Ces diverses approches de la gestion des groupes
humains ont toutes en commun de produire des effets de
nivellement par le bas. À chaque fois, il s’agit de
contourner le lobe frontal du cerveau, le néocortex, siège
du langage et des fonctions dialectiques, pour prendre
directement le contrôle des fonctions pré-linguistiques :
les réflexes primitifs du cerveau reptilien, et les émotions
dans le système limbique. Il s’agit de rendre impossible la
sublimation, c’est-à-dire de désirer des mots plutôt que
des objets, et de maintenir toute la vie entre deux états
mentaux simplifiés pré-langagiers, dérivés des deux
émotions primitives que sont la peur et l’excitation
érogène.
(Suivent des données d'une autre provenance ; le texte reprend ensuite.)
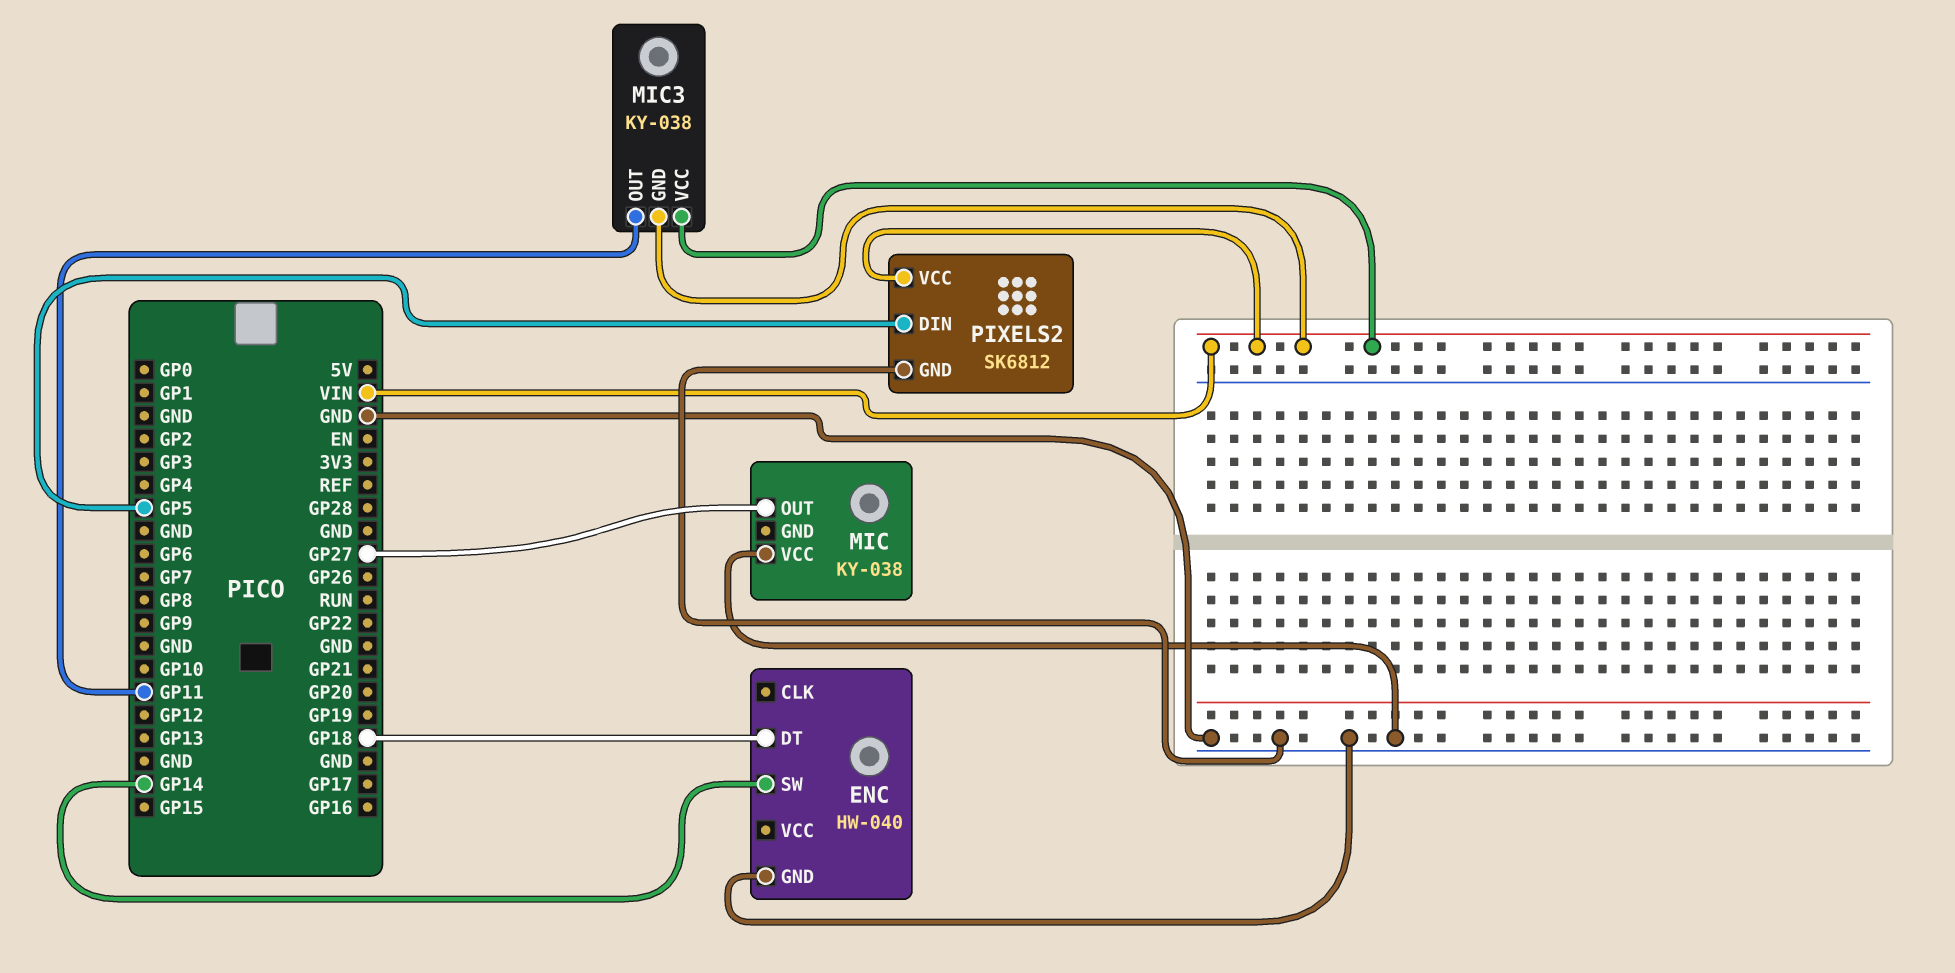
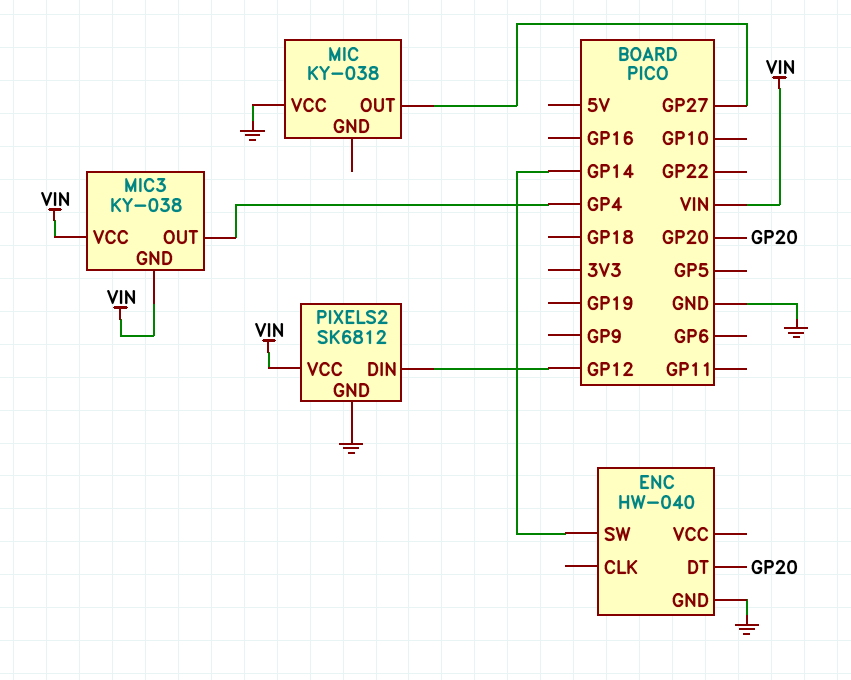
ENC pin DT: GP18 -> GP20
MIC3 pin OUT: GP11 -> GP4
PIXELS2 pin DIN: GP5 -> GP12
Cette atrophie du champ psychique génère
évidemment toute une gamme d’états dépressifs et de
pathologies mentales diverses, que l’on peut rassembler
sous les termes de désymbolisation, de perte de Sens et
de structure mentale. Mais pour parvenir à ses fins, à
savoir la construction d’un système social totalement sûr
et prévisible, l’ingénierie politique des pays développés
n’a pas eu d’autre choix que de considérer l’humain
comme moins qu’un animal : comme un simple objet
plastique et à disposition pour le recomposer à loisir.